◆ SET PROBLEM A ◆
Can you copy out the dataset entries word for word, covering everything from the start of the entries down to the line containing "4: 8:44 -> 11:44", including that line?

◆ DOCUMENT SEGMENT ◆

-- begin --

Need God to Be Good?


An old friend I used to know when I was a Christian sent me a few questions. Here’s one of them:

“Now that you are no longer a Christian, what moral code do you now hold?”

I think most of us hold the same moral code, regardless of our belief or non-belief.

I certainly hold the same moral code I did when I was a Christian – the rule most know as the “Golden Rule” and is found in nearly every culture and religion. It is a rule that is rooted in our most basic instinct of self-preservation.

For example, if I am slighted by “Joe” in some way, I may want to punch Joe in the face, but I don’t do it, because I don’t want Joe to punch me in the face. I don’t want you to steal from me, so I’d better not steal from you. Notice that there is no need for god in these moral exchanges.

I believe it is a myth that one cannot be moral without god. Numerous examples of purely secular societies exist today. And many of them are having less trouble in this area than we are in moral-majority-Christian America.

It is extremely problematic to think one cannot be moral without the Abrahamic god (Christianity, Judaism, Islam). The Bible supports slavery – both Old and New Testaments – the owning of one human being by another (along with Biblical instruction on how to beat your slaves the “right” way, how to will them to your children after you die). That is all anyone needs to know about the Abrahamic god’s so-called morality.

I believe that my rejection of Christianity has more finely honed my sense of right and wrong. When I was a believer, I felt continually forced to perform mental gymnastics in order to reconcile “Biblical right and wrong” from my own moral sensibilities. For example, when I was a Christian, stories like God calling wild bears down to violently maul children who did nothing more than mock an old prophet’s baldness didn’t make sense to me, but because god reportedly did it, it most certainly had to be right in some way that was beyond my limited mind, and that was a source of enormous frustration. Because god was always “right,” I was forced to call clearly immoral behavior “right” as well.

Now, I clearly see that it – and I – were just wrong.

What do you think? Do you require god in order to be good?

Christians and Divorce – They Don’t Pair Well


When I went through my divorce after 33 years of a very unhappy marriage, all family members, friends and acquaintances immediately split into two camps: The Christians all coalesced into one camp, and everybody else was, by default, left in the remaining camp.

-- end --

Dataset items
-- begin --

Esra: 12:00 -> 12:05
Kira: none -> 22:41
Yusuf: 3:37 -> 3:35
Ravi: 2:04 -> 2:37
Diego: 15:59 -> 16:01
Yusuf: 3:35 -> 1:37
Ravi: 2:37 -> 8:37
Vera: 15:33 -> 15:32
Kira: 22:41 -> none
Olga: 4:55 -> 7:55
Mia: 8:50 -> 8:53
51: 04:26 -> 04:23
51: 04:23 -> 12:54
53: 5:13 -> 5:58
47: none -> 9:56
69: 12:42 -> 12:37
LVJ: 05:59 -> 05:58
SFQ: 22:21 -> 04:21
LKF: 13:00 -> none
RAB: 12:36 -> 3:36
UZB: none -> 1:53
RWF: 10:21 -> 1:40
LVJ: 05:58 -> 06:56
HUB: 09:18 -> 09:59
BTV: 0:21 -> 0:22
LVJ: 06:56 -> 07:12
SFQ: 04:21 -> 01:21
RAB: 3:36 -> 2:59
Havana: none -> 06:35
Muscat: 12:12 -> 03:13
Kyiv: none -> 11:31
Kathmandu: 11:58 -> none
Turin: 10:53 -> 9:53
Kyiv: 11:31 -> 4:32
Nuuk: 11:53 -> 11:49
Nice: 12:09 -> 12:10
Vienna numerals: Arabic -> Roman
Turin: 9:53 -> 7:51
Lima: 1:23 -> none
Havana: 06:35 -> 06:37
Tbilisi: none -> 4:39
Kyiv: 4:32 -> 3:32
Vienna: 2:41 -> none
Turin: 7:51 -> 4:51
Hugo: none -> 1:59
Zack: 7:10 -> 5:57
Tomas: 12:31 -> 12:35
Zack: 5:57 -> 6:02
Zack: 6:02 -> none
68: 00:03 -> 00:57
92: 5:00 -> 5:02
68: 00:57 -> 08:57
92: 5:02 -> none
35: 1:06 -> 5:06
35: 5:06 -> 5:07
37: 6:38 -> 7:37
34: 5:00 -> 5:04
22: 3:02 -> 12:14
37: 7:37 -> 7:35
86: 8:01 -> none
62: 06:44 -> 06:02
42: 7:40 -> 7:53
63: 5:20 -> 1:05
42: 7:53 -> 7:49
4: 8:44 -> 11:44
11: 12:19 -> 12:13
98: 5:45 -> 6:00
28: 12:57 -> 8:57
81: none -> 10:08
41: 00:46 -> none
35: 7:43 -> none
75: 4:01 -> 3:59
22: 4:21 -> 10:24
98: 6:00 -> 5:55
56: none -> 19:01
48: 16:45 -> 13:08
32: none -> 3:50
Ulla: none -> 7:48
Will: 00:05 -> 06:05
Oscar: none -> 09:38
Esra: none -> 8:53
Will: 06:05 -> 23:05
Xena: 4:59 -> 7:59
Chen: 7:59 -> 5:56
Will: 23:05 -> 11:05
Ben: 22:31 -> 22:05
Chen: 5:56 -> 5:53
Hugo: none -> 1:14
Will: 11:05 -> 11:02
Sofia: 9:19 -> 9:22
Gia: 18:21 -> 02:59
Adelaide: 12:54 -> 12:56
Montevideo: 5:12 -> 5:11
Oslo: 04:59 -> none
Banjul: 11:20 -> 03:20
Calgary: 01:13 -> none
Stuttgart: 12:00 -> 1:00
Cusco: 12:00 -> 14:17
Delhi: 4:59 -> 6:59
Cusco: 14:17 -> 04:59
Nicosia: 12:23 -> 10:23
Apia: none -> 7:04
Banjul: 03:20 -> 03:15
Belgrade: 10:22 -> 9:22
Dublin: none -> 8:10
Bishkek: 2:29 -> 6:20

-- end --

◆ SET PROBLEM B ◆
In the essay on morality without god, can you give everything from "It is extremely" down to "god’s so-called morality." again, substituting "servitude" for "slavery"?

◆ OUTPUT A ◆
Esra: 12:00 -> 12:05
Kira: none -> 22:41
Yusuf: 3:37 -> 3:35
Ravi: 2:04 -> 2:37
Diego: 15:59 -> 16:01
Yusuf: 3:35 -> 1:37
Ravi: 2:37 -> 8:37
Vera: 15:33 -> 15:32
Kira: 22:41 -> none
Olga: 4:55 -> 7:55
Mia: 8:50 -> 8:53
51: 04:26 -> 04:23
51: 04:23 -> 12:54
53: 5:13 -> 5:58
47: none -> 9:56
69: 12:42 -> 12:37
LVJ: 05:59 -> 05:58
SFQ: 22:21 -> 04:21
LKF: 13:00 -> none
RAB: 12:36 -> 3:36
UZB: none -> 1:53
RWF: 10:21 -> 1:40
LVJ: 05:58 -> 06:56
HUB: 09:18 -> 09:59
BTV: 0:21 -> 0:22
LVJ: 06:56 -> 07:12
SFQ: 04:21 -> 01:21
RAB: 3:36 -> 2:59
Havana: none -> 06:35
Muscat: 12:12 -> 03:13
Kyiv: none -> 11:31
Kathmandu: 11:58 -> none
Turin: 10:53 -> 9:53
Kyiv: 11:31 -> 4:32
Nuuk: 11:53 -> 11:49
Nice: 12:09 -> 12:10
Vienna numerals: Arabic -> Roman
Turin: 9:53 -> 7:51
Lima: 1:23 -> none
Havana: 06:35 -> 06:37
Tbilisi: none -> 4:39
Kyiv: 4:32 -> 3:32
Vienna: 2:41 -> none
Turin: 7:51 -> 4:51
Hugo: none -> 1:59
Zack: 7:10 -> 5:57
Tomas: 12:31 -> 12:35
Zack: 5:57 -> 6:02
Zack: 6:02 -> none
68: 00:03 -> 00:57
92: 5:00 -> 5:02
68: 00:57 -> 08:57
92: 5:02 -> none
35: 1:06 -> 5:06
35: 5:06 -> 5:07
37: 6:38 -> 7:37
34: 5:00 -> 5:04
22: 3:02 -> 12:14
37: 7:37 -> 7:35
86: 8:01 -> none
62: 06:44 -> 06:02
42: 7:40 -> 7:53
63: 5:20 -> 1:05
42: 7:53 -> 7:49
4: 8:44 -> 11:44

◆ OUTPUT B ◆
It is extremely problematic to think one cannot be moral without the Abrahamic god (Christianity, Judaism, Islam). The Bible supports servitude – both Old and New Testaments – the owning of one human being by another (along with Biblical instruction on how to beat your slaves the “right” way, how to will them to your children after you die). That is all anyone needs to know about the Abrahamic god’s so-called morality.